Cast standing with both hands clasped in front of the chest, garbed in a double monastic robes with wide sleeves falling in naturalistic folds, the full face with a shaven head, the eyes downcast under slightly arched brows, attribute missing
17 in. (43.1 cm.) high

Lot Essay

Compare the similarity of facial features with a Northern Song painted wood Luohan, found inside a hollow Buddha in Nanhua Temple, Qujiang, Guangdong province, inscribed with a date A.D. 1047, illustrated by Wan-go Weng and Yang Boda, Treasures of the Forbidden City, The Palace Museum, 1982, p. 247, no. 144.

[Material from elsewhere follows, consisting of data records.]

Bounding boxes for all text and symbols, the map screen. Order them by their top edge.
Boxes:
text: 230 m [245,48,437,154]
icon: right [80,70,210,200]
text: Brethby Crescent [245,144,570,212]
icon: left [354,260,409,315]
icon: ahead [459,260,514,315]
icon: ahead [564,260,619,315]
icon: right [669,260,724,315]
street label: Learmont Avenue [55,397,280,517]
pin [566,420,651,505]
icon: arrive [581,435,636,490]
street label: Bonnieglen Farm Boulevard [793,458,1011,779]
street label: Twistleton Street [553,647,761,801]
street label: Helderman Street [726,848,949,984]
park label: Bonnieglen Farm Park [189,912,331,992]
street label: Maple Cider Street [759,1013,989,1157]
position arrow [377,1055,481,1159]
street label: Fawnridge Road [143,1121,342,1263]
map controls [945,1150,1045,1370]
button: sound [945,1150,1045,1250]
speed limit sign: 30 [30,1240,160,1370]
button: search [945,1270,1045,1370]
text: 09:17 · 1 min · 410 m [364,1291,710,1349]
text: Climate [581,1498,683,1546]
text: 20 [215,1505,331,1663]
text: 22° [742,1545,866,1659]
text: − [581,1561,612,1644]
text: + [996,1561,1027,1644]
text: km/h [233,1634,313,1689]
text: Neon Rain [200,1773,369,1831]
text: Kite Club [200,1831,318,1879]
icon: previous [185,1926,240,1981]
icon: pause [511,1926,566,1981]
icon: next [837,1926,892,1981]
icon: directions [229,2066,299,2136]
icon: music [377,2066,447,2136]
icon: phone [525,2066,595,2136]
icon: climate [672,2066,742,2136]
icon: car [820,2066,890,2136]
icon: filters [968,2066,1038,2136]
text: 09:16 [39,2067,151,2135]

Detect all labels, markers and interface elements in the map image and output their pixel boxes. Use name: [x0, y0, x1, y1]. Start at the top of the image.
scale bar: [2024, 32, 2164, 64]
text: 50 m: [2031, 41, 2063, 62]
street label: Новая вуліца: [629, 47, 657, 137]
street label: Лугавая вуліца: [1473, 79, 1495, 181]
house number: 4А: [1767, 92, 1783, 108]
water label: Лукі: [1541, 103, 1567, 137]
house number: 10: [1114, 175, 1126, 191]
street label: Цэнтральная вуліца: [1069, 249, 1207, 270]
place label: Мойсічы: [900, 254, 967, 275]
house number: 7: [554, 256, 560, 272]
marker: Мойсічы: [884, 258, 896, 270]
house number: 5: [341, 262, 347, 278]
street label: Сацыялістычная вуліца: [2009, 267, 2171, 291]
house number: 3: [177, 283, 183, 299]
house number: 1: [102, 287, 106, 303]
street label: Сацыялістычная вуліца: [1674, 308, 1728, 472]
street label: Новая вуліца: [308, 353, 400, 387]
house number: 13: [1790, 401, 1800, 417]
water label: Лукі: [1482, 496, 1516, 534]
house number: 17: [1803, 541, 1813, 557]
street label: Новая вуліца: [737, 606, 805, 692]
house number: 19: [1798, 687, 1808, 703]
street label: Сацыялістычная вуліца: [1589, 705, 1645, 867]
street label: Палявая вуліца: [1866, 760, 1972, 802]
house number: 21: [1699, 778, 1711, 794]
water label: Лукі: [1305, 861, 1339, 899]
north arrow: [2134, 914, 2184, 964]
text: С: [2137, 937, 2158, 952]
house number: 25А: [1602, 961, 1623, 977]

Cf. also a Northern Song dynasty stone carving of luohan discovered in 1980 at the Boshan Temple site, Fu county, Shaanxi province, now in the Shaanxi History Museum, included in the exhibition, China 5000 Years, Guggenheim Museum, 1998, illustrated in the Catalogue, nos. 177. Luohans, or arharts, were originally worshiped as saints of the Hinayana pantheon; and by 5th century they were incorporated into Mahayana Buddhism as disciples of Buddha.